Call it a bit counter-intuitive, but studio legend and streaming giant Paramount (NASDAQ:PARA) recently brought out a win in court that likely saved it a pot of cash and some trouble. But investors weren’t at all happy about it as shares were down nearly 5.5% in Monday afternoon’s trading.
The good news for Paramount connects back to a lawsuit that some were calling the Top Gun: Maverick lawsuit. The lawsuit in question came about when some believed that the film cribbed heavily from a 1983 article by Ehud Yonay titled “Top Guns,” which was itself focused on a San Diego fighter pilot training school.

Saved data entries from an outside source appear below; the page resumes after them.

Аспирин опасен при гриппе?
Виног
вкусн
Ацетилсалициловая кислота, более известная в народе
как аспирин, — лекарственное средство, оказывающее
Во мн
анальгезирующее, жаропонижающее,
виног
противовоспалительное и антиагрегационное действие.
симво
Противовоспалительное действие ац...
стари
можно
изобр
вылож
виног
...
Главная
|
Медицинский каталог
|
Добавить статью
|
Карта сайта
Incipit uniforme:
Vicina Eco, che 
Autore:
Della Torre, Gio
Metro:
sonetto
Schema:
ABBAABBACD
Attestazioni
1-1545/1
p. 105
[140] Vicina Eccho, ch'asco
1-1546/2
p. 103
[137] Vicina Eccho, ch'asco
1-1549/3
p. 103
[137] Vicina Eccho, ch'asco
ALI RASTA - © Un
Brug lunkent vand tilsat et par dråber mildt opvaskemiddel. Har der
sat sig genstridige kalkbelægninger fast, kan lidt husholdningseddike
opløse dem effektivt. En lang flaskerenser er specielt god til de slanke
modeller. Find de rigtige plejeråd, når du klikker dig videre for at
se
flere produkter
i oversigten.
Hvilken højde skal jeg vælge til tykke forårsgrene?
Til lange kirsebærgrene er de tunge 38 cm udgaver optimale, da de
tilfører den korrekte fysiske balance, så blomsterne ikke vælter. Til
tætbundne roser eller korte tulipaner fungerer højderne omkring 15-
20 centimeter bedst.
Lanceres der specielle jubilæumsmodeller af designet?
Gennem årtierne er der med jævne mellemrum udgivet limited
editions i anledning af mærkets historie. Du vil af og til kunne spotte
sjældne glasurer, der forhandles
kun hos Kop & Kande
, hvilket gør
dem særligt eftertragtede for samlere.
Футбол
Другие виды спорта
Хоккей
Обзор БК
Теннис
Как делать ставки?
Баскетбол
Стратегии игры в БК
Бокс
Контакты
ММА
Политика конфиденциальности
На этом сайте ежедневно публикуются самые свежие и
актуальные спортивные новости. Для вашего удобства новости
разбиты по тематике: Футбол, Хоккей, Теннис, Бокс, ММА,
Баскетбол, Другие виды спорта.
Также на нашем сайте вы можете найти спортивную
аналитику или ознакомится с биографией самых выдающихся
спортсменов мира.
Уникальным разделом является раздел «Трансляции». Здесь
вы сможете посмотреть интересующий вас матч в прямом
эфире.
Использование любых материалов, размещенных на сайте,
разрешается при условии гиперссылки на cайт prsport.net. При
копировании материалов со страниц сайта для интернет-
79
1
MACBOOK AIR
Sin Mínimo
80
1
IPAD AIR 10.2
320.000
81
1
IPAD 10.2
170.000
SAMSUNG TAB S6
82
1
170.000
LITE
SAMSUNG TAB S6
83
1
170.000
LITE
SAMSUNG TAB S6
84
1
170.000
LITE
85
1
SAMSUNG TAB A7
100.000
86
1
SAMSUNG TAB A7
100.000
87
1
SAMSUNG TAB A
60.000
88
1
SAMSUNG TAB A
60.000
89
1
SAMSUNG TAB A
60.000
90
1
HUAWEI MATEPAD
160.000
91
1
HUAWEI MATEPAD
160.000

The case was outright shut down, though, once Judge Percy Anderson noted that copyright law cannot be extended to “factual elements,” like the actual people described in “Top Guns,” or on “familiar plot elements” like pilots being shot down. Further, Anderson noted that copyright can’t protect “the sheer love of flying” as a basic theme.
Meanwhile, on the M&A Side
That should have been good news sufficient to send shares spiking, but what might have proven so disastrous was reports of a possible buyout deal. Reports suggested that Paramount might be inclined to trade $5 billion worth of its own stock to buy Skydance. That would also send $2 billion in cash outright to National Amusements, which owns Paramount. Further, Skydance would pile some extra cash into Paramount, which it’s been needing in recent days as it looks to pay off debt.
Is Paramount a Good Stock Buy?
Turning to Wall Street, analysts have a Hold consensus rating on PARA stock based on six Buys, eight Holds, and seven Sells assigned in the past three months, as indicated by the graphic below. After a 48.54% loss in its share price over the past year, the average PARA price target of $13.29 per share implies 17.61% upside potential.